The Humble Saver Rediscovers Banks

The interest a consumer in the U.S. can earn on his or her savings account is insultingly small these days—just 0.80 percent on average in October, vs. 3.38 percent in October 2007, according to Market Rates Insight, a provider of financial rate data. Most checking accounts don't even pay interest.

Such tiny or nonexistent returns should encourage consumers to yank their savings from the bank and seek higher yields elsewhere. These are not normal times, though. Since October 2007, says Market Rate Insight, deposits at banks and credit unions have increased by $1 trillion, to $7.74 trillion, an all-time high.

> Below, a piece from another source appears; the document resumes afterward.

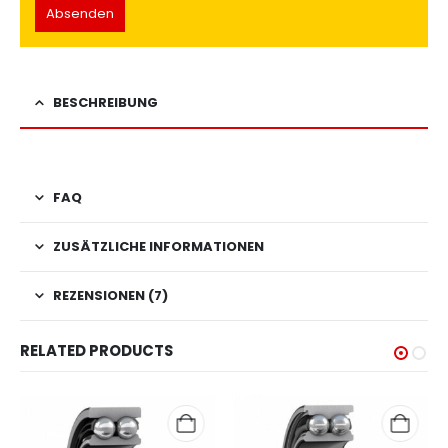
BESCHREIBUNG
FAQ
ZUSÄTZLICHE INFORMATIONEN
REZENSIONEN (7)
RELATED PRODUCTS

What's going on? Traumatized by the recession, households are saving more. The savings rate has averaged 5.7 percent of disposable income this year, up from 3.1 percent in the prior decade, according to the Commerce Dept. The newly thrifty have to put their savings somewhere. Says Nancy Bush, an independent bank analyst based in Annandale, N.J.: "Deposit levels in the banking system will be higher than in the past because consumers will be spending less and saving more, even when the economy picks up."

Consumers are opting for safety over income when they stash their money in the banks. That means picking savings or checking accounts at FDIC-insured banks. Savers also lean toward savings and checking accounts because they offer instant access to their funds, as opposed to certificates of deposit, which offer a higher yield but penalize holders who want to withdraw funds early.

The surge in savings has increased the importance of so-called core deposits for commercial banks. Wells Fargo (WFC), the fourth-largest lender by deposits, and fifth-ranked U.S. Bancorp (USB) have said they're competing for such funds, which include checking and savings accounts and time deposits of less than $100,000. Banks have relied more on these deposits for funding since the freeze in credit markets sparked the financial crisis.

The industry must shift from raising funds in debt and securitization markets to increasing core deposits. "Other sources of funding are drying up," says R. Christopher Whalen, a former Federal Reserve analyst and co-founder of Institutional Risk Analytics in Torrance, Calif. "The banks that have stable funding will inherit the earth."

Banks consider core deposits more dependable in times of stress since customers with checking and savings accounts are more likely to keep their money in the bank than investors are likely to purchase new bank bonds. Borrowing by U.S. commercial banks fell 17 percent since July of last year, while deposits increased 9 percent in the same period, according to the Fed.

Deposits funded 81 percent of banks' growth in loans and securities during the third quarter, the FDIC said on Nov. 23. "One of the most overlooked aspects of the current cycle is the shift in funding," says Todd Hagerman, a banking analyst in New York with Collins Stewart, a London-based brokerage. "We're seeing ongoing deleveraging," he says, which means "more reliance on core funding sources."

Core deposits are also valued because banks can easily lend the money at higher rates than they are paying depositors, or profit just by purchasing Treasuries. Customers who provide core deposits, particularly those with checking accounts, are thought to be the most loyal, says Richard C. Hartnack, a vice-chairman and head of consumer and small business at Minneapolis-based U.S. Bancorp. "We're acting as a safe storage place for people's liquidity," he says. "As long as we do a good job, most clients are happy with the proposition."

The bottom line: Americans are saving much more than in the last decade, and at lower rates. Those savings are boosting deposits at U.S. banks.